Please look into other forum topics as well..
https://buddypress.org/support/topic/bp-could-handle-a-huge-number-of-members/
https://buddypress.org/support/topic/what-about-i-got-10-million-users-or-more/
Personally, I think BP supports thousands of users. There are few BuddyPress sites with abounding users. You just need a good server and a good database space.
Do you think Buddypress can support hundreds of thousands, if not millions of users?
In theory, yes, BuddyPress can handle millions of users. BuddyPress will add rows to the database without problem, and that database can scale to a very large size.
In practice, there are things that might have an impact on that. Your hardware will play a big role. For example, will a million users all be logged in at the same time, each posting a video clip or large image?
@ch1n3s3b0y Hi there, im gonna chime in on this as im starting to believe that buddypress can most definately scale vary well (even though its not been proven yet to scale to say a million users+ i think its quite possible), as henry may remember from previous threads i have commented in i have decided to look into the ultimate server configurations to try and find the best way to actually move forward into my own buddypress build.
This has meant concentrating and learning about lots of different server configurations for the past couple of years in-between my other projects.
Do you think Buddypress can support hundreds of thousands, if not millions of users?
Lets just switch this notion right on its head, rather than ask yourself if buddypress can scale to a millon users start asking yourself if your server setup and configuration can scale to a million concurrent users instead.
The key to success on a buddypress active and busy site becomes more of a server and administration task rather than how you have buddypress setup on a basic server config (before long you will bottleneck somewhere if you do not setup for expansion).
I know it seems daunting to think about all of this rather than install it build it and launch it and expect it to scale! But to me doing something half hearted isnt the way forward with a serious build on any project. If you prepare and understand the potential problems before you have that killer network built with 100s of thousand of concurrent users its much better to be prepared than to sit back and go NOW WHAT! when you finally grind to a halt and noone can use your site anymore and you dont know how to fix and expand it. Proactive is the way forward.
I am currently testing my buddypress install on one of my servers with nginx and HHVM (hip hop virtual machine) that was created by and is used by facebook instead of standard php, this speeds up the PHP execution speed PHP code is translated into C++ compiled into a binary and run as an executable to really speed up the way php works, therefore making everying load much much much much faster! I have only just started messing around with HHVM and will keep you updated. is anyone else actually running HHVM? if so please do share with me your finding, to me this seems the way forward with any buddypress installed website.
Also as i have stated before once i have decided on my final server configurations and im 100 percent happy with exactly how my setups work with wordpress/buddypress to scale to massive amounts of users i will create a post and guide on how i have it all set up, but still will take me more time yet. and also as stated before if anyone else does want to give there 2 cents on it feel free because on these forums there is not much talk about actual configs that people are using, even though i do realize this is server tech department, i also believe it is a valid issue for buddypress because instead of questions about scalability there could also be a few answers which is my ultimate goal. 😉
@mcpeanut
I am currently testing my buddypress install on one of my servers with nginx
Are you using Nginx with php-fpm? I’ve been tempted to do that for BuddyPress. It’d mean moving all of my .htaccess directives to Nginx server blocks but I think the effort would be worth it for the performance improvements.
@henrywright
Are you using Nginx with php-fpm?
Yes that is correct henry, as far as your httacces rules yes you will need to convert them to work with nginx as it does not use them, otherwise things like permalinks will not work straight off.

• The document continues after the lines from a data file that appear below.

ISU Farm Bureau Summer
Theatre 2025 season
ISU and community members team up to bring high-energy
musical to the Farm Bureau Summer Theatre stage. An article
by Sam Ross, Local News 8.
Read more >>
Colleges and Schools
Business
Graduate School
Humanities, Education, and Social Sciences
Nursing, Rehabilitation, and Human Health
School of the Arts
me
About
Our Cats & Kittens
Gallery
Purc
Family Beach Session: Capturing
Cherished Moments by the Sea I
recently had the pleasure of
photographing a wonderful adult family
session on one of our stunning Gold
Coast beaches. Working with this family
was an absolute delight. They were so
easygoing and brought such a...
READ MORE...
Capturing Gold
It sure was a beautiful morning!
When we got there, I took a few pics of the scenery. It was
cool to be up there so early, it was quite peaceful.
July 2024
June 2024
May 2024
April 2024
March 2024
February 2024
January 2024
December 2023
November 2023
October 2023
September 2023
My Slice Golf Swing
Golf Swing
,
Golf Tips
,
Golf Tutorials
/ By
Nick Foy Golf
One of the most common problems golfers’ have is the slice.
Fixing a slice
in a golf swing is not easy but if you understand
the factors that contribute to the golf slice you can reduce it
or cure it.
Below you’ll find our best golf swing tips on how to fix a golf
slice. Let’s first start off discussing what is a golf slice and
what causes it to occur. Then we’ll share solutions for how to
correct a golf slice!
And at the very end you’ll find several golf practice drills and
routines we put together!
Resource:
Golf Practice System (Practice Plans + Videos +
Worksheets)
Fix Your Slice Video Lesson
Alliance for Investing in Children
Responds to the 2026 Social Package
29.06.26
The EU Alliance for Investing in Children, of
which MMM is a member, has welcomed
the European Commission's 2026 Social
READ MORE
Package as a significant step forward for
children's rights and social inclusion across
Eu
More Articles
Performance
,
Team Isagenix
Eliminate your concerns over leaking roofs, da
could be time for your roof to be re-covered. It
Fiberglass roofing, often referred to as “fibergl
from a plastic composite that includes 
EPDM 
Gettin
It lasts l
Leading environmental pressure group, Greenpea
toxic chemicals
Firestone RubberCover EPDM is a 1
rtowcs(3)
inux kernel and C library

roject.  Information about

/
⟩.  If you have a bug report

I would suggest looking into using HHVM too if your gonna check out nginx as it would be a perfect time for you to test it out.
Here are a few links below you should read about hhvm and nginx
hxxp://hhvm.com/
hxxps://en.wikipedia.org/wiki/HipHop_Virtual_Machine
hxxps://bjornjohansen.no/hhvm-with-fallback-to-php
hxxps://github.com/facebook/hhvm/wiki/fastcgi
also please make sure you dont overlook certain things such as this etc
hxxps://nealpoole.com/blog/2011/04/setting-up-php-fastcgi-and-nginx-dont-trust-the-tutorials-
check-your-configuration/
change the xx to tt in links couldnt get them to post, ive tried posting this 4 times so i will leave it as it is haha but im sure you can get to the links 🙂
Thanks for the links @mcpeanut, I’ll check out HHVM!